Door Jurrien Hamer (Rathenau Instituut)

Ook ik ben gevallen voor Making a Murderer, de documentaire-thriller uitgebracht op Netflix. De waargebeurde verhalen van Steven Avery en Brandon Dassey geven een ontluisterende inkijk in de werking van de Amerikaanse rechtstaat en het vergaande falen van de Amerikanen om gerechtigheid te realiseren. Na afloop, triest en boos en gefrustreerd, vroeg ik me af of hoe vatbaar Nederland is voor hetzelfde machtsmisbruik en hetzelfde hartverscheurende onrecht.Kunnen we lering trekken uit het lot van Steven en Brandon, die tot de dag van vandaag wegrotten binnen de vier muren van een gevangeniscel?

De schuldobsessie

Laat één ding duidelijk zijn: ik heb geen idee of Avery en Dassey schuldig zijn. De documentaire wil ze graag vrijpleiten en Avery en Dassey neerzetten als onschuldige en – zeker in het geval van Dassey – behoorlijk domme heikneuters die de pech hadden gehaat te worden door de politie. Vooral Avery voelt aan als een eenvoudige maar onbreekbare ziel, die bijgestaan door nobele en beschaafde advocaten een heilloze strijd voert tegen een misselijkmakend overheidsapparaat. Maar de makers laten ook zaken weg en kunnen niet uitsluiten dat ze Teresa Halbach wel hebben vermoord. De waarheid rondom haar dood zal wellicht nooit boven tafel komen.

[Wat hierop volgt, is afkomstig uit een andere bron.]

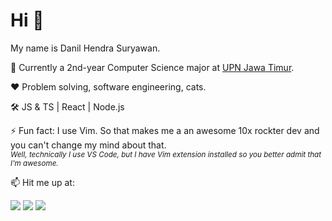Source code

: # Hi 👋

My name is Danil Hendra Suryawan.

📖 Currently a 2nd-year Computer Science major at [UPN Jawa Timur](https://upnjatim.ac.id).

❤️ Problem solving, software engineering, cats.

🛠️ JS & TS | React | Node.js

⚡ Fun fact: I use Vim. So that makes me a an awesome 10x rockter dev and you can't change my mind about that. <br>
<sub>*Well, technically I use VS Code, but I have Vim extension installed so you better admit that I'm awesome.*</sub>

📫 Hit me up at:

[![](http://img.shields.io/badge/-LinkedIn-lightgrey?logo=linkedin&style=flat&logoColor=white&color=0077B5)](https://linkedin.com/in/danilhendra) 
[![](http://img.shields.io/badge/-Twitter-lightgrey?logo=twitter&style=flat&logoColor=white&color=1DA1F2)](https://twitter.com/danilhendras) 
[![](http://img.shields.io/badge/-mail-lightgrey?logo=gmail&style=flat&logoColor=white&color=D14836)](mailto:danilhendrasr@gmail.com)

<!--
**danilhendras/danilhendras** is a ✨ _special_ ✨ repository because its `README.md` (this file) appears on your GitHub profile.

Here are some ideas to get you started:

- 🔭 I’m currently working on ...
- 🌱 I’m currently learning ...
- 👯 I’m looking to collaborate on ...
- 🤔 I’m looking for help with ...
- 💬 Ask me about ...
- 📫 How to reach me: ...
- 😄 Pronouns: ...
- ⚡ Fun fact: ...
-->

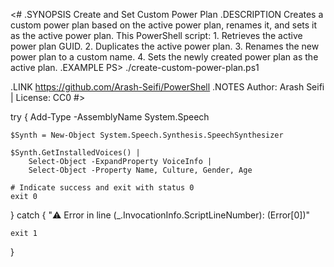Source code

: <#
.SYNOPSIS
	Create and Set Custom Power Plan
.DESCRIPTION
	Creates a custom power plan based on the active power plan, renames it, and sets it as the active power plan.
    This PowerShell script:
    1. Retrieves the active power plan GUID.
    2. Duplicates the active power plan.
    3. Renames the new power plan to a custom name.
    4. Sets the newly created power plan as the active plan.
.EXAMPLE
	PS> ./create-custom-power-plan.ps1


.LINK
	https://github.com/Arash-Seifi/PowerShell
.NOTES
	Author: Arash Seifi | License: CC0
#>


try {
    Add-Type -AssemblyName System.Speech
    
    $Synth = New-Object System.Speech.Synthesis.SpeechSynthesizer

    $Synth.GetInstalledVoices() | 
        Select-Object -ExpandProperty VoiceInfo | 
        Select-Object -Property Name, Culture, Gender, Age
    
    # Indicate success and exit with status 0
    exit 0
} 
catch {
    "⚠️ Error in line $($_.InvocationInfo.ScriptLineNumber): $($Error[0])"
    
    exit 1
}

En dat is ook helemaal niet zo belangrijk.

Of beter gezegd: voor de direct betrokkenen is het heel belangrijk dat de waarheid achterhaald wordt. Maar niet voor ons hier in Europa, niet voor het Amerikaanse publiek, en zelfs niet voor de honderdduizenden burgers die Obama hebben gevraagd voor Avery en Dassey op te komen. Integendeel: het drama van Making a Murderer is dat de schuldvraag veel te belangrijk wordt gevonden.

De ware aanklacht van de serie ligt in het blootleggen van een binair denkpatroon. Volgens de plaatselijke politie bestond de wereld uit daders en slachtoffers, slechteriken en good guys. De good guys moeten sterk zijn voor elkaar, en elkaar dekken als dat nodig is. De slechteriken zijn vogelvrij. Hun rechten tellen eigenlijk niet, en de brave burger kan pas rusten als ze met een excessieve straf aan hun broek het gevang in worden gesmeten.

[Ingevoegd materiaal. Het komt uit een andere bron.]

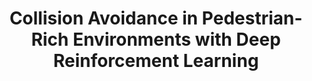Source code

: ---
title: "Collision Avoidance in Pedestrian-Rich Environments with Deep Reinforcement Learning"
authors: "Michael Everett, Yu Fan Chen, Jonathan P. How"
venue: "IEEE Access: Special Section on Real-Time Machine Learning Applications in Mobile Robotics"
year: "2021"
status: "published"
arxiv: "https://arxiv.org/pdf/1910.11689.pdf"
official_link: ""
doi: "10.1109/ACCESS.2021.3050338"
volume: "9"
number: ""
pages: "10357-10377"
publisher: ""
month: "12"
address: "N/A"
type: "journal"
school: "N/A"
awards: "Editors' Top 5 Published Article Selections for 2021, Featured Article of the Week (March 2021)"
notes: ""
include_on_website: true
image: "cadrl_ijrr.gif"
links_to_code: "Pre-Trained ROS Package: https://github.com/mit-acl/cadrl_ros, Training Environment: https://github.com/mit-acl/gym-collision-avoidance, RL Training Code: https://github.com/mit-acl/rl_collision_avoidance"
links_to_video: "N/A"
collection: publications
permalink: /publication/2021-12-Everett21_IEEEAccess.html
---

De smeerlap die eerst een held werd, en toen een monster

Het leven van Steven Avery zwaaide als een pendule heen en weer. Eerst was hij vooral een Avery, een onwelriekend lid van de white trash familie die de plaatselijke autosloop beheert. Kleine criminaliteit, overlast en gebrekkige hygiëne – iedereen wist dat de Avery’s trouble waren. Het kwam voor de beschaafdere burgers van Manitowoc, Wisconsin, dus niet als een verassing toen de sheriff Avery in de boeien sloeg voor een zware verkrachting, waarbij een vooraanstaande vrouw bont en blauw geslagen werd.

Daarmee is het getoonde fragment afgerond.